## SUPPLIED TEXT
* Begin *
Yadage Tutorial

Installing

If you are on your laptop you can install yadage via

pip install yadage

If you'd like to visualize workflows add [viz] to the command in order to install the necessary dependencies

pip install yadage[viz]

Using on LXPLUS at CERN (for high energy physicists)

Usually you cannot easily install custom python packages on LXPLUS, therefore a pre-setup version is installed and usable from the lxplus-cloud flavor of nodes

ssh lxplus-cloud.cern.ch
source ~recast/public/setup.sh

Where is this going?

In this tutorial we will build a simple workflow that runs two tasks one after the other.

  1. The first task runs a program that takes in a message string and writes it out to an output file

    The program that does this is written in C++

  1. The second tasks reads in the file written by the first task and transforms its contents into all upper case letters

    The program for this step is writte in Python.
* End *
## LISTED RECORDS
* Begin *
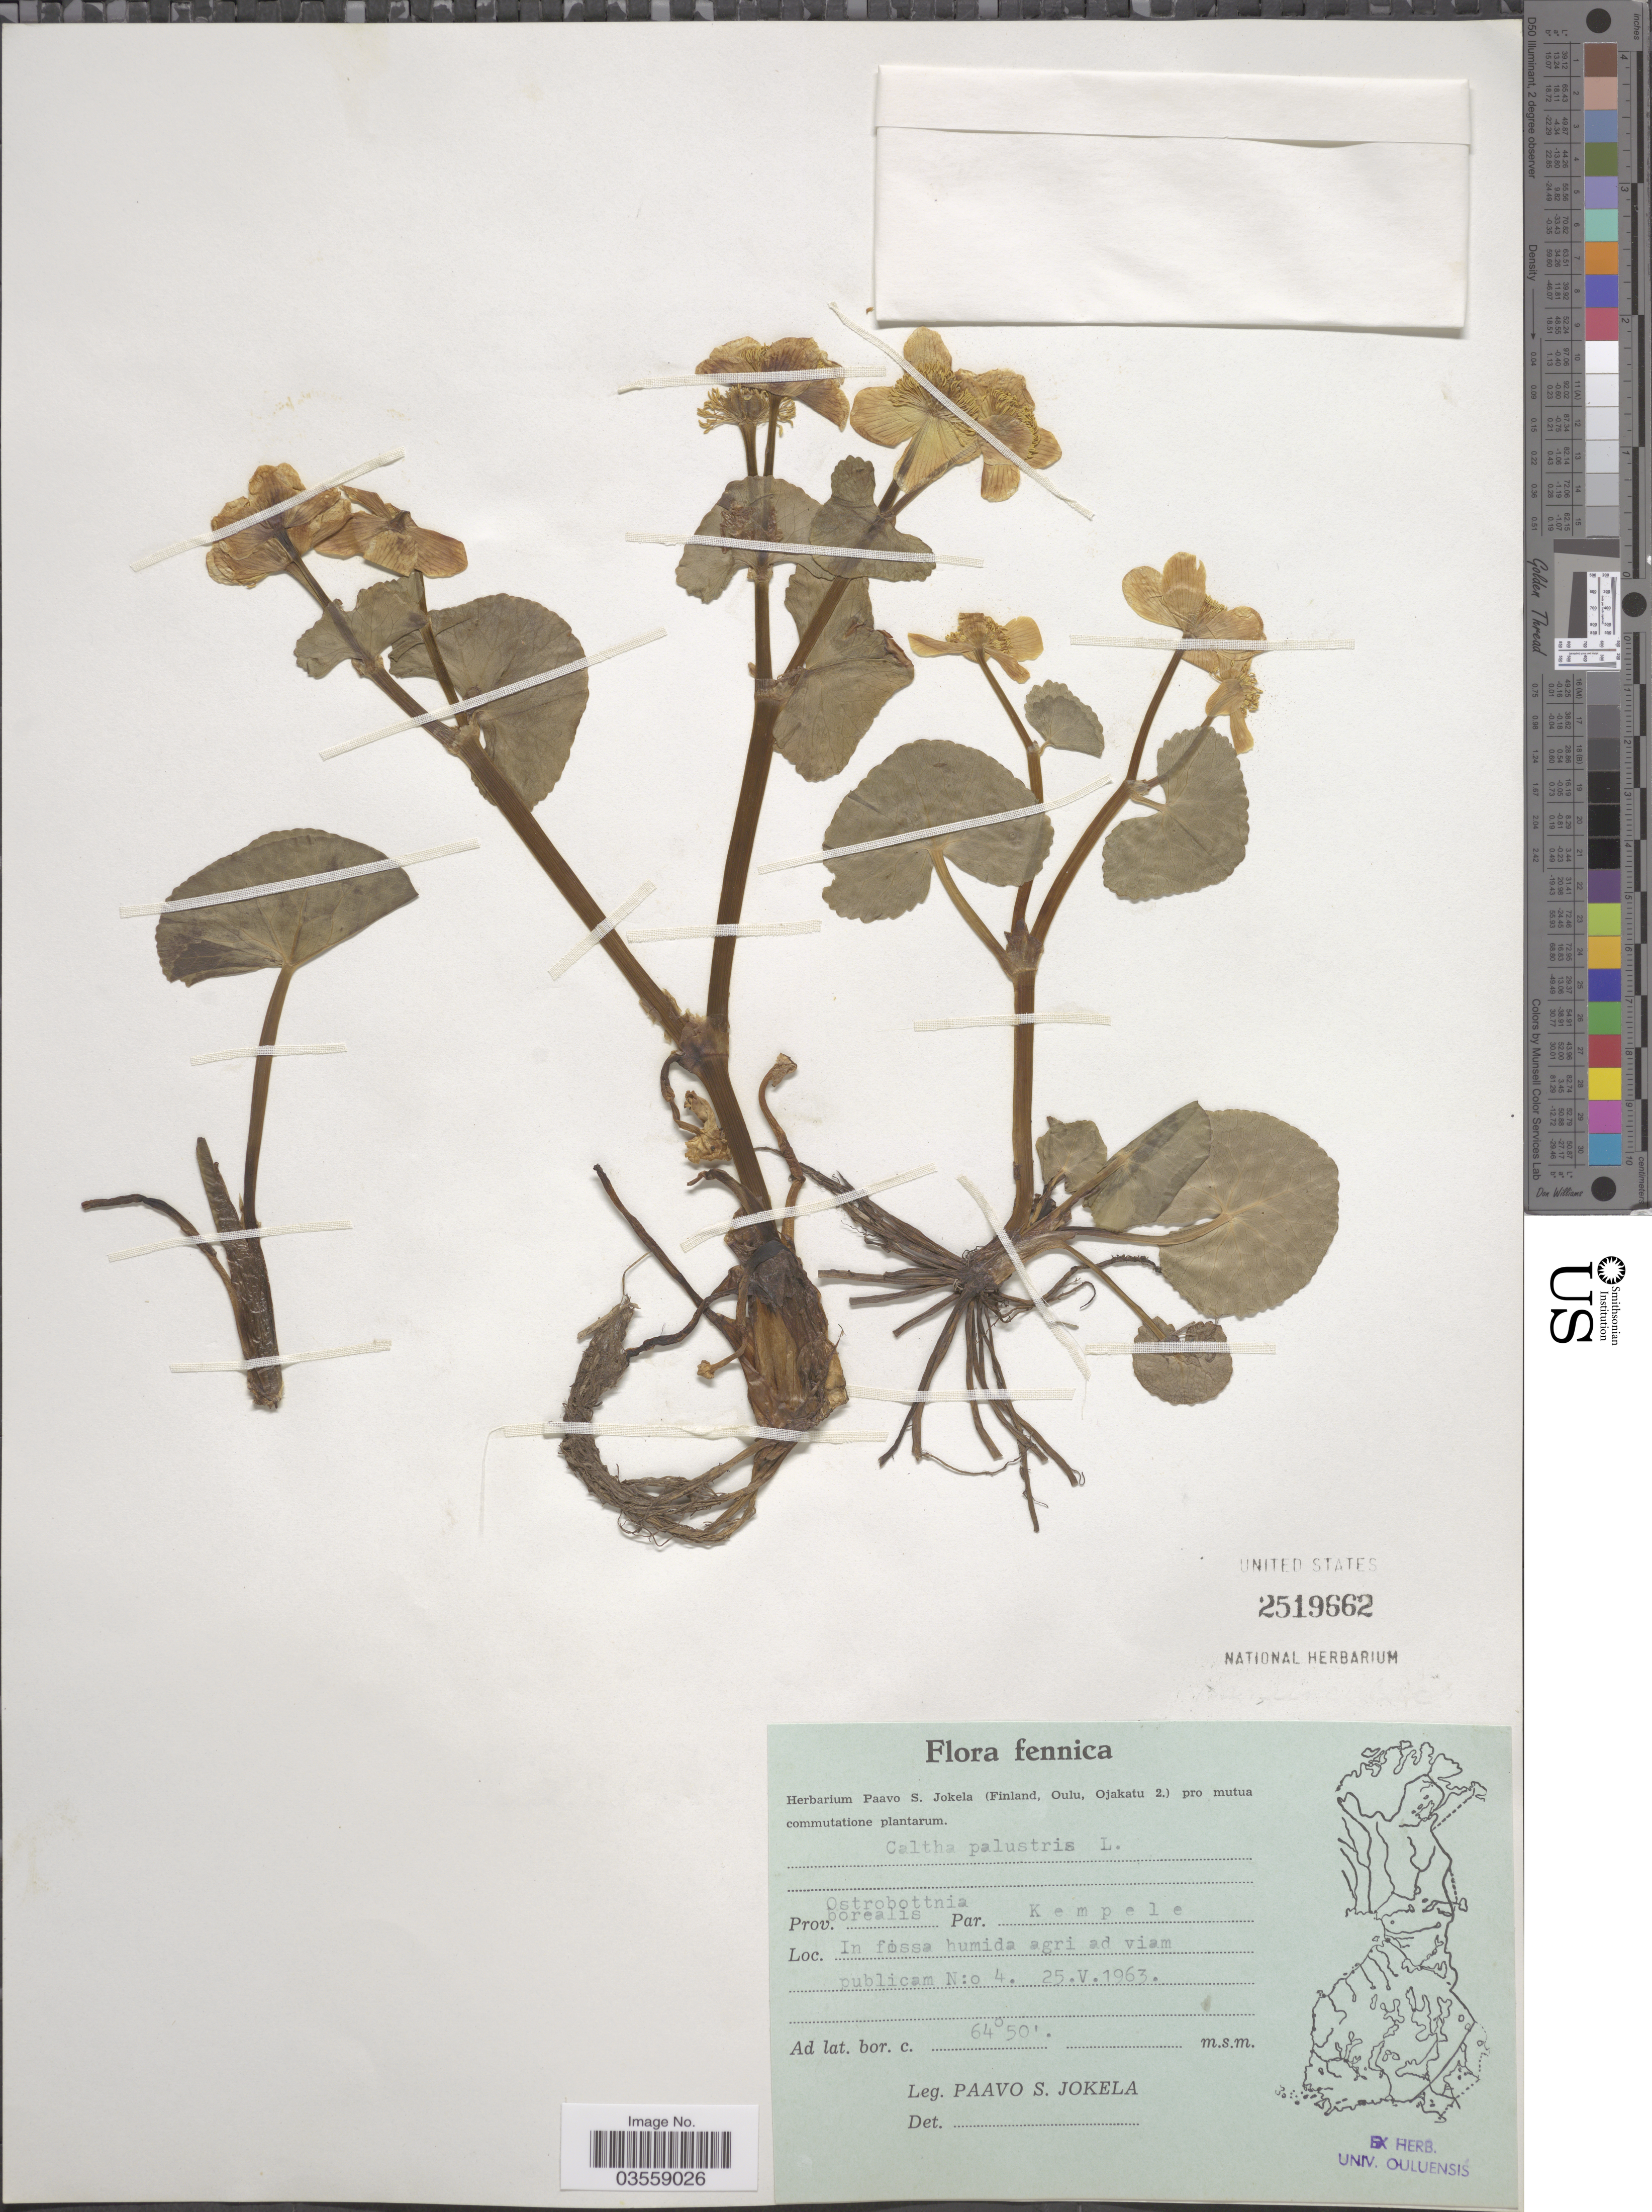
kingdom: Plantae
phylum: Tracheophyta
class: Magnoliopsida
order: Ranunculales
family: Ranunculaceae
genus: Caltha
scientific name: Caltha palustris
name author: L.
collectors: P. Jokela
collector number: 4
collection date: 1963-05-25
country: Finland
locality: Fennica. Prov. Ostrobottnia borealis. Par. Kempele.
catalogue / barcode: US 2519662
* End *
## SET TASKS
(1) In the Yadage tutorial, write out the passage starting with "The program that" and going on through "writte in Python.".
(2) According to the Yadage tutorial, why do users on LXPLUS rely on a pre-setup version of yadage instead of installing it themselves? Answer in one to three sentences.
(3) Give what follows in the Yadage tutorial, picking up after its final sentence.

## RESULTS OF THE TASKS
(1)
The program that does this is written in C++

  1. The second tasks reads in the file written by the first task and transforms its contents into all upper case letters

    The program for this step is writte in Python.

(2) On LXPLUS you usually cannot easily install custom Python packages. For that reason, a pre-setup version is installed and can be used from the lxplus-cloud flavor of nodes.

(3)
example image

Building Docker Images

Note for LXPLUS Image building is not yet suppored there. Feel free to read along or try this out on your personal laptop, or if you want to jump to the next section go to Writing Individual Job Templates.

One of the main ideas of yadage is to orchestrate workflows where each step in the workflow runs in its own sandbox. This efficiently separates the domain- specific code in the sandbox from the workflow logic.

As a sandboxing technology Linux Containers that you can e.g. build with docker are very popular. For this tutorial we are building two container images, one for the C++ program and one for the Python program.

The images are already built and available at

https://hub.docker.com/r/yadage/tutorial-messagewriter/

and

https://hub.docker.com/r/yadage/tutorial-uppermaker/

if you want to build them yourself you can do

cd images/message_writer
docker build -t <username>/tutorial-messagewriter .
docker push <username>/tutorial-messagewriter

or

cd images/message_writer
docker build -t <username>/tutorial-uppermaker .
docker push <username>/tutorial-uppermaker

where <username> is your Docker Hub username. This will assemble the Docker images on your laptop (docker build). In the case of the C++ program it will compile the program while for the Python program it will simply copy the program into the container image.

The images then contain all dependencies. That is, not only the programs themselves but also the operating system and programming language runtime (C++ and Python respectively) needed to execute the programs as well.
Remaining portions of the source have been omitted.